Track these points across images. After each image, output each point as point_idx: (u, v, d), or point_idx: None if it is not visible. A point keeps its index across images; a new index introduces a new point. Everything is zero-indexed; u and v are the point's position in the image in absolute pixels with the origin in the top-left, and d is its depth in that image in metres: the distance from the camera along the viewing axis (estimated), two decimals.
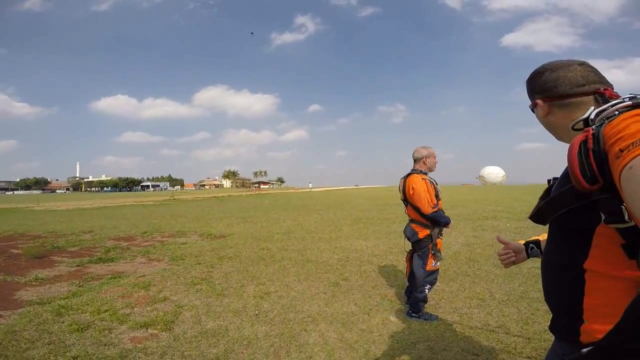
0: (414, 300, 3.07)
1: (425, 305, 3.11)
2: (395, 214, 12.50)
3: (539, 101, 0.92)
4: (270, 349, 2.54)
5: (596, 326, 0.75)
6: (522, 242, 1.23)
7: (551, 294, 0.91)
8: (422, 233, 3.06)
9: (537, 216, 0.90)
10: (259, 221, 11.09)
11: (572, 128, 0.83)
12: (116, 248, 6.56)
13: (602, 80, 0.86)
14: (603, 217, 0.70)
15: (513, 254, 1.24)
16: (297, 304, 3.44)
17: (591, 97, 0.84)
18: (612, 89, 0.85)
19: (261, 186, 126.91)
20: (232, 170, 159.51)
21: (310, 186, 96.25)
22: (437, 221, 3.02)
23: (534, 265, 4.80)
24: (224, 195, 41.82)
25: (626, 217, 0.65)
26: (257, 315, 3.17)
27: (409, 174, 3.15)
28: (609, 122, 0.68)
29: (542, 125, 1.01)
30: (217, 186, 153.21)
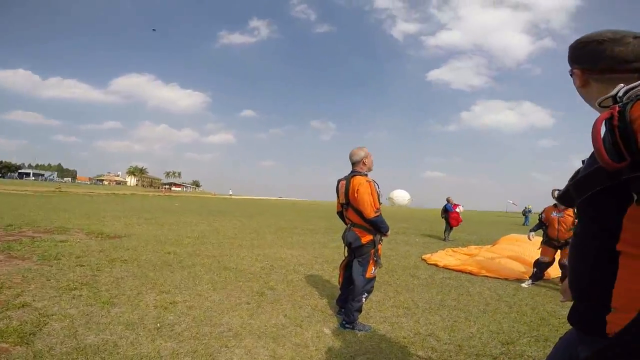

####

_TO DO:_
Retyped exactly, the lines from the one holding "15: (513, 254, 1.24)" through the last line of the data above are the whole answer. Pictures stay out.

_ANSWER BOX:_
15: (513, 254, 1.24)
16: (297, 304, 3.44)
17: (591, 97, 0.84)
18: (612, 89, 0.85)
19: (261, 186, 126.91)
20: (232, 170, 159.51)
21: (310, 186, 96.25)
22: (437, 221, 3.02)
23: (534, 265, 4.80)
24: (224, 195, 41.82)
25: (626, 217, 0.65)
26: (257, 315, 3.17)
27: (409, 174, 3.15)
28: (609, 122, 0.68)
29: (542, 125, 1.01)
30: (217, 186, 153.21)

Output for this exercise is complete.